● **EXERCISE MATERIAL**
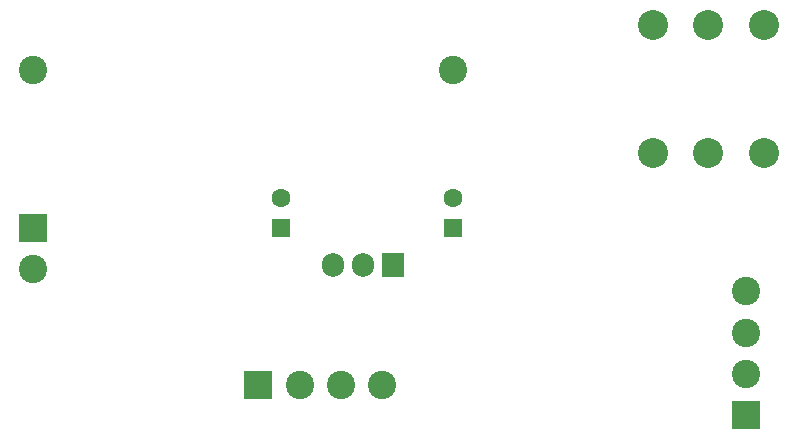
<source format=gbr>
G04 #@! TF.GenerationSoftware,KiCad,Pcbnew,(5.0.0)*
G04 #@! TF.CreationDate,2018-10-30T21:10:31-06:00*
G04 #@! TF.ProjectId,Mini-Rover-Power Distribution,4D696E692D526F7665722D506F776572,rev?*
G04 #@! TF.SameCoordinates,Original*
G04 #@! TF.FileFunction,Soldermask,Top*
G04 #@! TF.FilePolarity,Negative*
%FSLAX46Y46*%
G04 Gerber Fmt 4.6, Leading zero omitted, Abs format (unit mm)*
G04 Created by KiCad (PCBNEW (5.0.0)) date 10/30/18 21:10:31*
%MOMM*%
%LPD*%
G01*
G04 APERTURE LIST*
%ADD10C,2.400000*%
%ADD11R,2.400000X2.400000*%
%ADD12C,1.600000*%
%ADD13R,1.600000X1.600000*%
%ADD14C,2.540000*%
%ADD15O,1.905000X2.000000*%
%ADD16R,1.905000X2.000000*%
G04 APERTURE END LIST*
D10*
G04 #@! TO.C,BT1*
X53594000Y-59761000D03*
D11*
X53594000Y-56261000D03*
G04 #@! TD*
D12*
G04 #@! TO.C,C2*
X74549000Y-53761000D03*
D13*
X74549000Y-56261000D03*
G04 #@! TD*
D10*
G04 #@! TO.C,F1*
X89154000Y-42926000D03*
X53594000Y-42926000D03*
G04 #@! TD*
D11*
G04 #@! TO.C,J1*
X113919000Y-72136000D03*
D10*
X113919000Y-68636000D03*
X113919000Y-65136000D03*
X113919000Y-61636000D03*
G04 #@! TD*
G04 #@! TO.C,J2*
X83144000Y-69596000D03*
X79644000Y-69596000D03*
X76144000Y-69596000D03*
D11*
X72644000Y-69596000D03*
G04 #@! TD*
D14*
G04 #@! TO.C,SW1*
X106045000Y-39116000D03*
X110744000Y-39116000D03*
X115443000Y-39116000D03*
G04 #@! TD*
G04 #@! TO.C,SW2*
X106045000Y-49911000D03*
X110744000Y-49911000D03*
X115443000Y-49911000D03*
G04 #@! TD*
D15*
G04 #@! TO.C,U1*
X78994000Y-59436000D03*
X81534000Y-59436000D03*
D16*
X84074000Y-59436000D03*
G04 #@! TD*
D13*
G04 #@! TO.C,C1*
X89154000Y-56261000D03*
D12*
X89154000Y-53761000D03*
G04 #@! TD*
M02*

</source>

● **PROMPT**
When copying the data above, repeat every word exactly and drop the pictures.

● **TASK RESULT**
<source format=gbr>
G04 #@! TF.GenerationSoftware,KiCad,Pcbnew,(5.0.0)*
G04 #@! TF.CreationDate,2018-10-30T21:10:31-06:00*
G04 #@! TF.ProjectId,Mini-Rover-Power Distribution,4D696E692D526F7665722D506F776572,rev?*
G04 #@! TF.SameCoordinates,Original*
G04 #@! TF.FileFunction,Soldermask,Top*
G04 #@! TF.FilePolarity,Negative*
%FSLAX46Y46*%
G04 Gerber Fmt 4.6, Leading zero omitted, Abs format (unit mm)*
G04 Created by KiCad (PCBNEW (5.0.0)) date 10/30/18 21:10:31*
%MOMM*%
%LPD*%
G01*
G04 APERTURE LIST*
%ADD10C,2.400000*%
%ADD11R,2.400000X2.400000*%
%ADD12C,1.600000*%
%ADD13R,1.600000X1.600000*%
%ADD14C,2.540000*%
%ADD15O,1.905000X2.000000*%
%ADD16R,1.905000X2.000000*%
G04 APERTURE END LIST*
D10*
G04 #@! TO.C,BT1*
X53594000Y-59761000D03*
D11*
X53594000Y-56261000D03*
G04 #@! TD*
D12*
G04 #@! TO.C,C2*
X74549000Y-53761000D03*
D13*
X74549000Y-56261000D03*
G04 #@! TD*
D10*
G04 #@! TO.C,F1*
X89154000Y-42926000D03*
X53594000Y-42926000D03*
G04 #@! TD*
D11*
G04 #@! TO.C,J1*
X113919000Y-72136000D03*
D10*
X113919000Y-68636000D03*
X113919000Y-65136000D03*
X113919000Y-61636000D03*
G04 #@! TD*
G04 #@! TO.C,J2*
X83144000Y-69596000D03*
X79644000Y-69596000D03*
X76144000Y-69596000D03*
D11*
X72644000Y-69596000D03*
G04 #@! TD*
D14*
G04 #@! TO.C,SW1*
X106045000Y-39116000D03*
X110744000Y-39116000D03*
X115443000Y-39116000D03*
G04 #@! TD*
G04 #@! TO.C,SW2*
X106045000Y-49911000D03*
X110744000Y-49911000D03*
X115443000Y-49911000D03*
G04 #@! TD*
D15*
G04 #@! TO.C,U1*
X78994000Y-59436000D03*
X81534000Y-59436000D03*
D16*
X84074000Y-59436000D03*
G04 #@! TD*
D13*
G04 #@! TO.C,C1*
X89154000Y-56261000D03*
D12*
X89154000Y-53761000D03*
G04 #@! TD*
M02*

</source>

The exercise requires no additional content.